INSTRUCTIONS FOR THE TASK.
Once you reach the line containing "204 224 553.0" in the data below, restate each line word for word up to and including the one containing "142 350 374.6".

↓↓↓

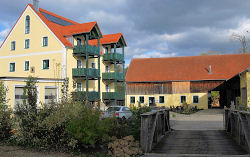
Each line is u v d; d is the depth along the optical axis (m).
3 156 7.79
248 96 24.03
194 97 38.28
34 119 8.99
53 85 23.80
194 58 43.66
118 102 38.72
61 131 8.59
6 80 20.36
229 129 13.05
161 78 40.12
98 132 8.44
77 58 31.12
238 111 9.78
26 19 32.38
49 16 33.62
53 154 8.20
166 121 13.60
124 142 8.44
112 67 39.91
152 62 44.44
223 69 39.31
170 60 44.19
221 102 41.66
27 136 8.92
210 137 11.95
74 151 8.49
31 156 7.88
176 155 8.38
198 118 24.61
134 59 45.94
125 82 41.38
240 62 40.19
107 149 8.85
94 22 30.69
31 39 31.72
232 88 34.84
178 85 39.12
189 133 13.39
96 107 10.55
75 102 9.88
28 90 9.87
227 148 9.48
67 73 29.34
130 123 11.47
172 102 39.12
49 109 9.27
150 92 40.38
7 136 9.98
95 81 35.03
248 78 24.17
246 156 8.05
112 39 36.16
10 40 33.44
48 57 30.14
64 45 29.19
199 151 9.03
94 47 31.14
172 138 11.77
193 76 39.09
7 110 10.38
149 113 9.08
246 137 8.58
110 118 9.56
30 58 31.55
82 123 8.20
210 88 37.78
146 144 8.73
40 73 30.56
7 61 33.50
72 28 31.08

↑↑↑
↓↓↓

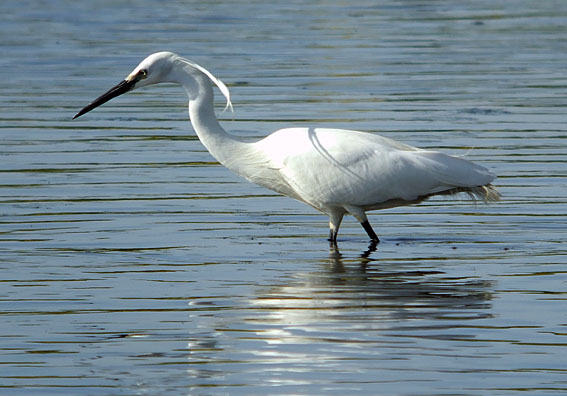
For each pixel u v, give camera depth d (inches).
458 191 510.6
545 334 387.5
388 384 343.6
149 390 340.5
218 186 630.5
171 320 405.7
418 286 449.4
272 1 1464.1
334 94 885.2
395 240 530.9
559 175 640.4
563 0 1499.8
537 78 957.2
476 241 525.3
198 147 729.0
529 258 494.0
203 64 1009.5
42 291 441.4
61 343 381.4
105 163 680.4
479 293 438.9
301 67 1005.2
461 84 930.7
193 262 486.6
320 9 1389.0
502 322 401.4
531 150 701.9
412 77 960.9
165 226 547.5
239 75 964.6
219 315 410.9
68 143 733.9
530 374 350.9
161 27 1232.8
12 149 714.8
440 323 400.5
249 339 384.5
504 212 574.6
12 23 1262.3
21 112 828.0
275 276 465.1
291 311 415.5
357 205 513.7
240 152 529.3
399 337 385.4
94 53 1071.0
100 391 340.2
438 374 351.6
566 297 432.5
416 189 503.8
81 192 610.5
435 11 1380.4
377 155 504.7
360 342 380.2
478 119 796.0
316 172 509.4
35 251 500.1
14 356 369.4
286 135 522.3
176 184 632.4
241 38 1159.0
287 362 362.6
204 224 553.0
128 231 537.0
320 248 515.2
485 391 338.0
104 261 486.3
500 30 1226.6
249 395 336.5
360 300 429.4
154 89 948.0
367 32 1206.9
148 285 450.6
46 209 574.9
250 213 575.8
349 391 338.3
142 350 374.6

↑↑↑

TASK SOLUTION.
204 224 553.0
128 231 537.0
320 248 515.2
485 391 338.0
104 261 486.3
500 30 1226.6
249 395 336.5
360 300 429.4
154 89 948.0
367 32 1206.9
148 285 450.6
46 209 574.9
250 213 575.8
349 391 338.3
142 350 374.6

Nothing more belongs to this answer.